Cryptocurrency has an incredible use when it comes to charity. Not only would many consider that crypto is far easier to donate than FIAT currency, psychologically, one could assume that crypto is far easier to dispose of in this manner. Moreover, the process of mining cryptocurrency means that people can offer their computing power to charities, who in turn can use the power to minecryptocurrencieslike Bitcoin that in turn can be used to fund the charities efforts. This is almost free money (aside from a slight increase in energy bills).
According to Fundraising.co.uk, Change.org and TracyLocke Brazil, a marketing agency have produced a screensaver which when live, mines for Bitcoin. This product is being aimed at companies who have a lot of computers that have a lot of idle time, over lunch breaks and evenings. Within these computers exists an awful lot of untapped processing power. Simply install the screensaver, then let it run overnight.
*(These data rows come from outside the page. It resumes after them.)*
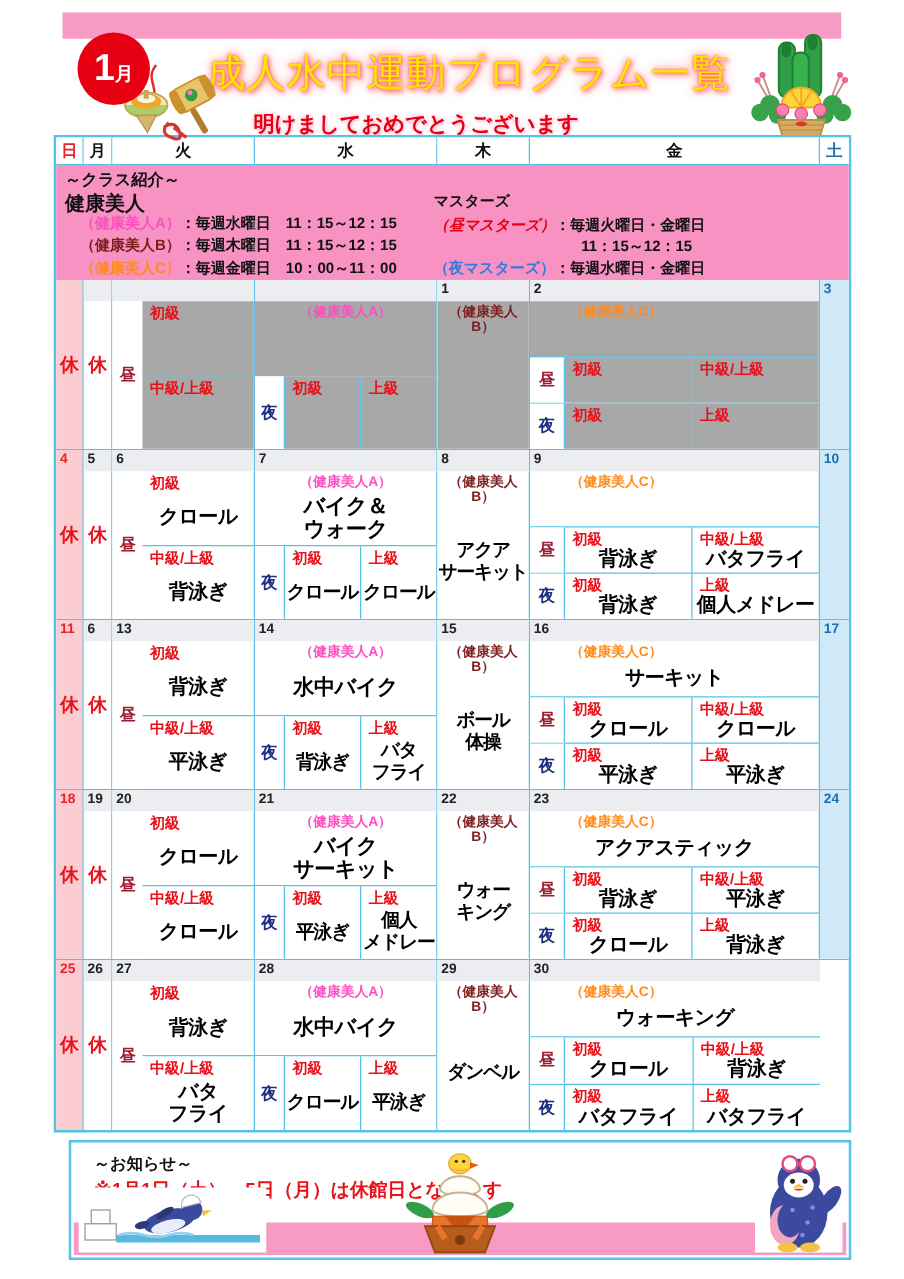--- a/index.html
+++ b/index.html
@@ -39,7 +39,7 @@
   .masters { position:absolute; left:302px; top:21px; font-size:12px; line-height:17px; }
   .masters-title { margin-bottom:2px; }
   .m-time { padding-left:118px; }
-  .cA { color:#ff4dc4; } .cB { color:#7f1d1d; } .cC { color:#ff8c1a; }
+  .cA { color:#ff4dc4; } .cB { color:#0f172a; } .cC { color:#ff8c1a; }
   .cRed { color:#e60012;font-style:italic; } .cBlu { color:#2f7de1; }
According to Fundraising.co.uk:
“Once mined, all of the micro-fractions of Bitcoin automatically transfer to the Change.org Foundation account and become donations. Change.org estimates that 10,000 computers, using the screensaver for 12 hours every day, could raise around 10,000 USD worth of Bitcoin in one month. The project is also open source, meaning that other NGOs can develop their own fundraising projects using the platform.”
The donations will fall into a pool created by Change.org and will be distributed to the many different charities that operate through the Change.org platform. This is important because it means people and companies can get involved with this product in the knowledge that their donations are helping a range of different charities and are not simply just focused on one.
We will no doubt see more of this sort of stuff. This could cause environmental issues in the future but we know that the industry is working towards making mining a cleaner process. We must also consider that cryptocurrency mining won’t be around forever. Like gold, crypto is a finite resource (otherwise it would have no value) and therefore charities can’t rely on this technology forever.
They might as well make the most of it now though, right?